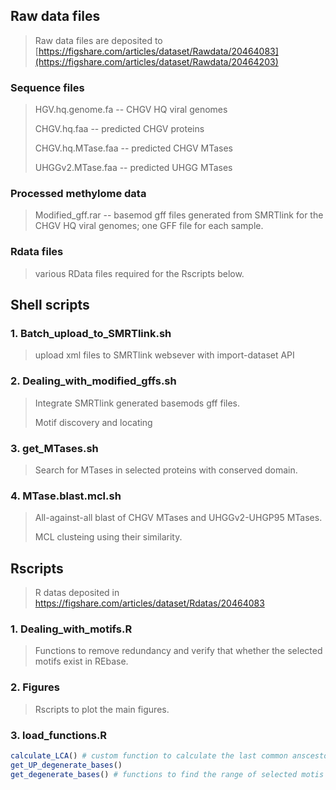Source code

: ## Raw data files

> Raw data files are deposited to [https://figshare.com/articles/dataset/Rawdata/20464083](https://figshare.com/articles/dataset/Rawdata/20464203)

### Sequence files 

> HGV.hq.genome.fa -- CHGV HQ viral genomes
> 
> CHGV.hq.faa -- predicted CHGV proteins
> 
> CHGV.hq.MTase.faa -- predicted CHGV MTases
> 
> UHGGv2.MTase.faa -- predicted UHGG MTases
> 

### Processed methylome data
> Modified_gff.rar -- basemod gff files generated from SMRTlink for the CHGV HQ viral genomes; one GFF file for each sample.

### Rdata files

> various RData files required for the Rscripts below.

## Shell scripts
### 1. Batch_upload_to_SMRTlink.sh
> upload xml files to SMRTlink websever with import-dataset API
### 2. Dealing_with_modified_gffs.sh
> Integrate SMRTlink generated basemods gff files. 
> 
> Motif discovery and locating
### 3. get_MTases.sh
> Search for MTases in selected proteins with conserved domain.
### 4. MTase.blast.mcl.sh
> All-against-all blast of CHGV MTases and UHGGv2-UHGP95 MTases.
> 
> MCL clusteing using their similarity.

## Rscripts
> R datas deposited in https://figshare.com/articles/dataset/Rdatas/20464083
### 1. Dealing_with_motifs.R
> Functions to remove redundancy and verify that whether the selected motifs exist in REbase.
### 2. Figures
> Rscripts to plot the main figures.
### 3. load_functions.R
```r
calculate_LCA() # custom function to calculate the last common anscestor of selected bacterias
get_UP_degenerate_bases()
get_degenerate_bases() # functions to find the range of selected motis
```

──────

THE TASK> Write out every entry above exactly, minus the pictures.

YOUR SOLUTION>
Source code

: ## Raw data files

> Raw data files are deposited to [https://figshare.com/articles/dataset/Rawdata/20464083](https://figshare.com/articles/dataset/Rawdata/20464203)

### Sequence files 

> HGV.hq.genome.fa -- CHGV HQ viral genomes
> 
> CHGV.hq.faa -- predicted CHGV proteins
> 
> CHGV.hq.MTase.faa -- predicted CHGV MTases
> 
> UHGGv2.MTase.faa -- predicted UHGG MTases
> 

### Processed methylome data
> Modified_gff.rar -- basemod gff files generated from SMRTlink for the CHGV HQ viral genomes; one GFF file for each sample.

### Rdata files

> various RData files required for the Rscripts below.

## Shell scripts
### 1. Batch_upload_to_SMRTlink.sh
> upload xml files to SMRTlink websever with import-dataset API
### 2. Dealing_with_modified_gffs.sh
> Integrate SMRTlink generated basemods gff files. 
> 
> Motif discovery and locating
### 3. get_MTases.sh
> Search for MTases in selected proteins with conserved domain.
### 4. MTase.blast.mcl.sh
> All-against-all blast of CHGV MTases and UHGGv2-UHGP95 MTases.
> 
> MCL clusteing using their similarity.

## Rscripts
> R datas deposited in https://figshare.com/articles/dataset/Rdatas/20464083
### 1. Dealing_with_motifs.R
> Functions to remove redundancy and verify that whether the selected motifs exist in REbase.
### 2. Figures
> Rscripts to plot the main figures.
### 3. load_functions.R
```r
calculate_LCA() # custom function to calculate the last common anscestor of selected bacterias
get_UP_degenerate_bases()
get_degenerate_bases() # functions to find the range of selected motis
```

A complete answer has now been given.